"İçtihat Metni"
MAHKEMESİ :Asliye Hukuk Mahkemesi
SAYISI : 2019/446 E., 2023/972 K.
HÜKÜM : Ret
Taraflar arasındaki tapu iptali ve tescil istekli davadan dolayı yapılan yargılama sonunda Mahkemece davanın reddine karar verilmiştir.
Kararın temyiz edilmesi üzerine hüküm, Dairenin 18.03.2019 tarih, 2016/6660 Esas, 2019/1929 Karar sayılı kararı ile bozulmuştur.

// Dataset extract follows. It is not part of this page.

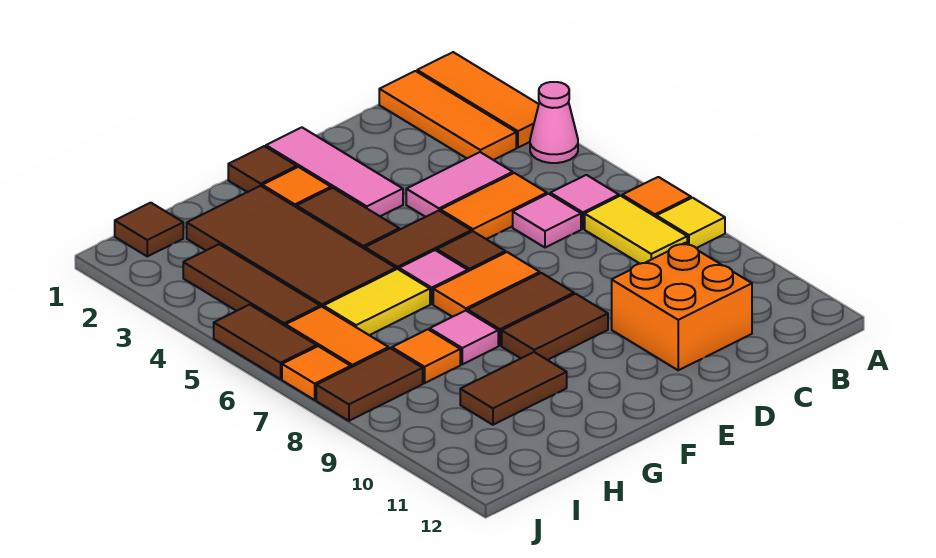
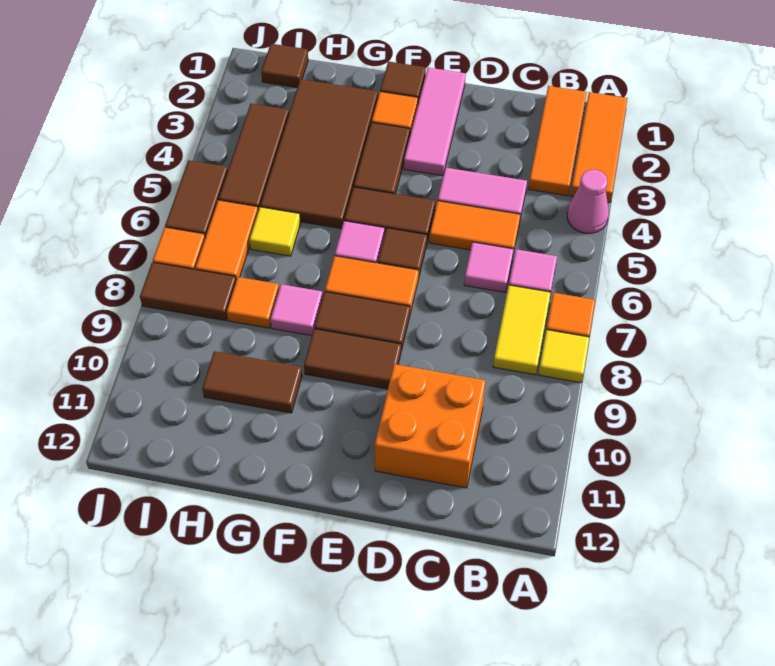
yellow 1x2 tile [324,269,430,335] -> yellow 1x1 tile [249,207,300,256]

Mahkemece bozma kararına uyularak yapılan yargılama sonucunda davanın reddine karar verilmiş, karar dahili davacılar vekili tarafından temyiz edilmekle; kesinlik, süre, temyiz şartı ve diğer usul eksiklikleri yönünden yapılan ön inceleme sonucunda, temyiz dilekçesinin kabulüne karar verildikten ve Tetkik Hâkimi tarafından hazırlanan rapor dinlendikten sonra dosyadaki belgeler incelenip gereği düşünüldü:
I. DAVA
Davacı ... vasisi; kısıtlı annesi ...’in hukuki ehliyeti haiz olmadığı bir dönemde bu durumu fırsat bilen davalı oğlu ... ile davalı gelini ...’nın kısıtlıyı kandırarak vekaletname düzenlettiklerini, davalı vekil ...’nın vekalet görevini kötüye kullanarak davacıya ait 121 ada 6 parsel sayılı taşınmazı davalı eşi ...’ye devrettiğini, ... tarafından da taşınmazın el ve iş birliği içerisinde olduğu damadı davalı ...’a, davalı ...’nin de taşınmazı iş ortağı ve arkadaşı olan davalı ...’a satış suretiyle temlik ettiğini, davacının hukuki ehliyeti bulunmadığı için işlemlerin geçersiz olduğunu, tüm işlemlerin muvazaalı ve hileli olduğunu, kısıtlıya herhangi bir satış bedeli de ödenmediğini ileri sürerek taşınmazın tapu kaydının iptali ile davacı adına tescilini, mümkün olmadığı takdirde 10.000,00 TL bedelin yasal faiziyle birlikte davalılardan tahsilini talep etmiş; aşamada davacının ölümü üzerine davalı ... dışındaki mirasçıları davaya dahil olmuş ve dahili davacılar vekili 05.07.2022 tarihli ıslah dilekçesi ile davada dayandıkları hukuki nedeni muris muvazaası olarak ıslah ettiklerini, muris ...’in dava konusu taşınmazı mirasçılarından mal kaçırmak amacıyla muvazaalı olarak davalı ...’ye temlik ettiğini, murisin en değerli taşınmazını gelini olan davalı ...’ya vekaletname vererek devretmesindeki amacın diğer mirasçılarından mal kaçırmak olduğunu ileri sürerek taşınmazın tapu kaydının iptali ile davacıların miras payları oranında davacılar adına tescilini istemiştir.
II. CEVAP
Davalı ...; davacının 1980 yılında dava konusu taşınmazı 35.000,00 TL bedelle kendisine haricen devrettiğini, 2001 yılında davacıya verdiği paranın ödenmesi halinde dava konusu taşınmazın devrini talep etmeyeceğini belirttiğini ancak davacı vasisi ...’ın bu teklifi reddettiğini, davacının bu paranın ödenmeyeceğini anlaması üzerine mağduriyetinin giderilmesi amacıyla dava konusu taşınmazı temlik etmeyi teklif ettiğini, vekaletname düzenlendiğini, paranın ödeneceği düşüncesi ile iki yıl beklediklerini, ödenmemesi üzerine de devrin gerçekleştirildiğini, karşılığında davacının emekli olması için ödenmesi gereken parayı da ödediğini, daha sonra Konya’ya taşınmak için taşınmazı temlik ettiğini, muvazaalı bir işlem bulunmadığını belirterek davanın reddini istemiştir.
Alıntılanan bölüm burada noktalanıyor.